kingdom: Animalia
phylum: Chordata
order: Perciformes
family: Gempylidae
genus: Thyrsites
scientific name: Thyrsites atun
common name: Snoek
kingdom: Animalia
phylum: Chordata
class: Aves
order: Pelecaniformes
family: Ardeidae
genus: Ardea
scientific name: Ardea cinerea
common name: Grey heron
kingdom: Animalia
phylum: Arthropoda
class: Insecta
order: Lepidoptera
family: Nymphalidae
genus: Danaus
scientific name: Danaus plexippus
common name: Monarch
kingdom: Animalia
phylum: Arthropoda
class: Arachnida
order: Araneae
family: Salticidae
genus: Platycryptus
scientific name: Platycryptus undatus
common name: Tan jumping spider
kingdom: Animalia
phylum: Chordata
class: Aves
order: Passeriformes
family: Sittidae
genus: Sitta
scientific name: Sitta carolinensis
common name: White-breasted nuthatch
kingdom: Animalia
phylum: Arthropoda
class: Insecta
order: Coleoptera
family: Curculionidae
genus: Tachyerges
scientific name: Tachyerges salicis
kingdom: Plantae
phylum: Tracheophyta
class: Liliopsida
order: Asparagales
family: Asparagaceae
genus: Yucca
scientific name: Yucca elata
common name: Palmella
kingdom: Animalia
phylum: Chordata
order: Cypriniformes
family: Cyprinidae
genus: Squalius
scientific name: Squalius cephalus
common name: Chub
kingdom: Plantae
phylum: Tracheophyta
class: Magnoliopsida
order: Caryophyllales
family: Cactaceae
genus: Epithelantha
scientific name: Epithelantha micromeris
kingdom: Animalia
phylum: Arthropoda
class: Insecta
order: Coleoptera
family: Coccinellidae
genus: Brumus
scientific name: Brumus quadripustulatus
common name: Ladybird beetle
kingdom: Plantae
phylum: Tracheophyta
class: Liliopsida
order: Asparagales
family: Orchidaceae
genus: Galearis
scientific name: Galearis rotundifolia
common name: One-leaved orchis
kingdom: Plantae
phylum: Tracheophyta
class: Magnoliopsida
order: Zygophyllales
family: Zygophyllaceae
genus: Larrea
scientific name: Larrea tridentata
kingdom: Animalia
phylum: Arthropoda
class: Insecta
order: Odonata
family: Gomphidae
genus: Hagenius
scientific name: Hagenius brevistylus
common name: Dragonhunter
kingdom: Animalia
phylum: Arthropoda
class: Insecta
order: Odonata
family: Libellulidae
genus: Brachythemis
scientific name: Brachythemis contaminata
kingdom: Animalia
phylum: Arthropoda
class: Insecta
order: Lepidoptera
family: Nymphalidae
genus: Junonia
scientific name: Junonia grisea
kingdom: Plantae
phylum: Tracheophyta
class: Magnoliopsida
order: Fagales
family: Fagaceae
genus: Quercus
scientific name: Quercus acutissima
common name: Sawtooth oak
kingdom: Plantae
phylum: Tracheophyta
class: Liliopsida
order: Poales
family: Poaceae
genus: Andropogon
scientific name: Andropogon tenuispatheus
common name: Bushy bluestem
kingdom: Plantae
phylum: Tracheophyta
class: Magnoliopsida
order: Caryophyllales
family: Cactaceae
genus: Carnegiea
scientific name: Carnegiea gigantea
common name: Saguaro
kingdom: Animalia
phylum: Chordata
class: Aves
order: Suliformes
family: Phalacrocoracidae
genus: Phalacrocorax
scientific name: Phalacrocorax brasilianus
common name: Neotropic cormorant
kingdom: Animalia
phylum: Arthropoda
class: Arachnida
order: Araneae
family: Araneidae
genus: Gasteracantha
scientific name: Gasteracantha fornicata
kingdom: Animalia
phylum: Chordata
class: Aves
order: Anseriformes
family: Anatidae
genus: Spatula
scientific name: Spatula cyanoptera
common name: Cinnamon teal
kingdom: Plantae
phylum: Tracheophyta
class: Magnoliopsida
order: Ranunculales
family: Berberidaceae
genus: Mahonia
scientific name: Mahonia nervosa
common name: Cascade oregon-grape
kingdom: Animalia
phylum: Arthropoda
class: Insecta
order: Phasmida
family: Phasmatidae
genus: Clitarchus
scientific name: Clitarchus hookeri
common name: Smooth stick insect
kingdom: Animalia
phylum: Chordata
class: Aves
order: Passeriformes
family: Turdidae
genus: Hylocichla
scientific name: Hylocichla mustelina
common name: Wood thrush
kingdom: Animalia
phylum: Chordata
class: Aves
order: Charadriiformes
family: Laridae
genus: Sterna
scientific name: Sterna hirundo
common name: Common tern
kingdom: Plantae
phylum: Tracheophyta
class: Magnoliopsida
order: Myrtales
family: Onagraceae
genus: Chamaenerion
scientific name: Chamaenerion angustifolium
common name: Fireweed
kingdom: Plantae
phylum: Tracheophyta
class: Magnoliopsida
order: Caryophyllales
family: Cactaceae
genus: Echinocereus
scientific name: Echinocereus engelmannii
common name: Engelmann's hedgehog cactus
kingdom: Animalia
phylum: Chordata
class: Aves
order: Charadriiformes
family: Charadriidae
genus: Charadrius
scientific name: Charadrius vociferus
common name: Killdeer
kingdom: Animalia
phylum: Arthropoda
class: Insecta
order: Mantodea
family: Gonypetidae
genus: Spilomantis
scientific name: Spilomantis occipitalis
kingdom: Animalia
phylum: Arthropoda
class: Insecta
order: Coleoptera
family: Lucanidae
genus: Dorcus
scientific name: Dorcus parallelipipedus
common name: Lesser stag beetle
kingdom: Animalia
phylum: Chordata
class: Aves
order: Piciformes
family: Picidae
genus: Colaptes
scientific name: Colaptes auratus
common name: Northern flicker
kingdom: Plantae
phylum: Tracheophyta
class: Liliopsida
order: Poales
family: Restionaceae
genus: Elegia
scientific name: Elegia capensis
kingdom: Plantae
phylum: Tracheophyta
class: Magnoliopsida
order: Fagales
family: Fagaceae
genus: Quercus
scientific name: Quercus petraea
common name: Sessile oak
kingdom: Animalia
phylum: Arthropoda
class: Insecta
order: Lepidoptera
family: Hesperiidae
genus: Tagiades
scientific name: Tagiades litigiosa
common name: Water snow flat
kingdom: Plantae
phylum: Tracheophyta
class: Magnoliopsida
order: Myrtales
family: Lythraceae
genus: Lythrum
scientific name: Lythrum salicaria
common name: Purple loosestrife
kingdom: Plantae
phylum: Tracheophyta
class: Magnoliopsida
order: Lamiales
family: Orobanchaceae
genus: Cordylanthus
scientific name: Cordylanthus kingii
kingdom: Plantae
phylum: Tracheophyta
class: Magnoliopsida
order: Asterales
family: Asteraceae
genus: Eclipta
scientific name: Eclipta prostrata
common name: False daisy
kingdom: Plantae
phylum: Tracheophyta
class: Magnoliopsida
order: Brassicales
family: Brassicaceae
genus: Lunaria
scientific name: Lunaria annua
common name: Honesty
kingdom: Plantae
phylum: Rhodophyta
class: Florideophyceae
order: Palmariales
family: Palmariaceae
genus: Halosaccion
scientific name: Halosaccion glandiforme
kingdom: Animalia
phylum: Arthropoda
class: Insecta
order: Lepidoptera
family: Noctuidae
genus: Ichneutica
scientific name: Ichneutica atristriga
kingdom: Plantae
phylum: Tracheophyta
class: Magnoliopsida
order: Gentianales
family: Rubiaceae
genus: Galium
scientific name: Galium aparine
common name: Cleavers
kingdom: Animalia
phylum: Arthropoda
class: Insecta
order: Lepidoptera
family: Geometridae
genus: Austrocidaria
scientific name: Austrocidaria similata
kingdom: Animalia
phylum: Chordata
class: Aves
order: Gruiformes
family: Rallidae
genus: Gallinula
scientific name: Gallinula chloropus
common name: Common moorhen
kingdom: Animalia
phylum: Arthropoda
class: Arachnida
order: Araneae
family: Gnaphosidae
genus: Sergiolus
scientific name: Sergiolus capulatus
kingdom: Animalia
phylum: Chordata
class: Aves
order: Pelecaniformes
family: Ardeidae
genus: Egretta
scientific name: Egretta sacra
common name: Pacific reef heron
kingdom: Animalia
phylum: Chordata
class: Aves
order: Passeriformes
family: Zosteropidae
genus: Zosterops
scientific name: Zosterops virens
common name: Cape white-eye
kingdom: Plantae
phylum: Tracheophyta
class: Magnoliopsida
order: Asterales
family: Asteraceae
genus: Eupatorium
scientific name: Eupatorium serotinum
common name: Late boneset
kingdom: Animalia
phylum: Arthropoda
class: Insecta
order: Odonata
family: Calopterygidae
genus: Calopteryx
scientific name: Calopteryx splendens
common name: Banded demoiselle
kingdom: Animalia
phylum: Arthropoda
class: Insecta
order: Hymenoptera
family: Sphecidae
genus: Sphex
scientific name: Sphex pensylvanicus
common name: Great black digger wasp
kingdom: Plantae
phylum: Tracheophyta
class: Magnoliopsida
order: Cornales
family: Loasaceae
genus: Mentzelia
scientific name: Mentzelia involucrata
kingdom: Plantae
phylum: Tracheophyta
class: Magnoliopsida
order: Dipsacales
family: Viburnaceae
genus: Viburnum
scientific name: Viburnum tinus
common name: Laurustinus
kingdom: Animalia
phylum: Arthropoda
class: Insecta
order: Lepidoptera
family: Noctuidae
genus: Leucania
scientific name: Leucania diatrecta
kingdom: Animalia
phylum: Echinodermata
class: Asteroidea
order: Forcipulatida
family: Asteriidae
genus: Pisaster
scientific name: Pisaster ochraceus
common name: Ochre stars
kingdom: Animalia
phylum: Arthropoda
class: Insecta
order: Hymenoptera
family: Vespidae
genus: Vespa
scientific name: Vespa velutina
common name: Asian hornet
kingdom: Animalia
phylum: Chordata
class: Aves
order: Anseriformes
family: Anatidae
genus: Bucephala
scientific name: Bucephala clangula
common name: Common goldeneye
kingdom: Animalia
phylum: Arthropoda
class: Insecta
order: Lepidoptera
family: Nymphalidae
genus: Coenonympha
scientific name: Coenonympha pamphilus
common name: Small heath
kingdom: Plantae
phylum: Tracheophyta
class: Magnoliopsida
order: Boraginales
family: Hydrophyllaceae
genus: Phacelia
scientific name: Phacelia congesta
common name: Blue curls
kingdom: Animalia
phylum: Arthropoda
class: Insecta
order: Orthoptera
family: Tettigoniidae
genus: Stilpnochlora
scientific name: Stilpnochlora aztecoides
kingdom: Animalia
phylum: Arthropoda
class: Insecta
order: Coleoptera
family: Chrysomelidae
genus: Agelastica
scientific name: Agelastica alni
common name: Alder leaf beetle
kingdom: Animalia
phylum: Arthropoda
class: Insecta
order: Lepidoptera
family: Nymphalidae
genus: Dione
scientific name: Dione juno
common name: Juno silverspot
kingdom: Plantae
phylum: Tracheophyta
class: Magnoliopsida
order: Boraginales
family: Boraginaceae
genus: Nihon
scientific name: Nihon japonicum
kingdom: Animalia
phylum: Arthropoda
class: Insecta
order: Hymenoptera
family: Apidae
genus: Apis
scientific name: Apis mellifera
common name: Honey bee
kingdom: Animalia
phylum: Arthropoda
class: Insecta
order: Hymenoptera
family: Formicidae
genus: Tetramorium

* * * *

### Task requirements
Filter the material above, keeping only the lines that contain the string "beetle", and copy each one unchanged.

### Right answer
common name: Ladybird beetle
common name: Lesser stag beetle
common name: Alder leaf beetle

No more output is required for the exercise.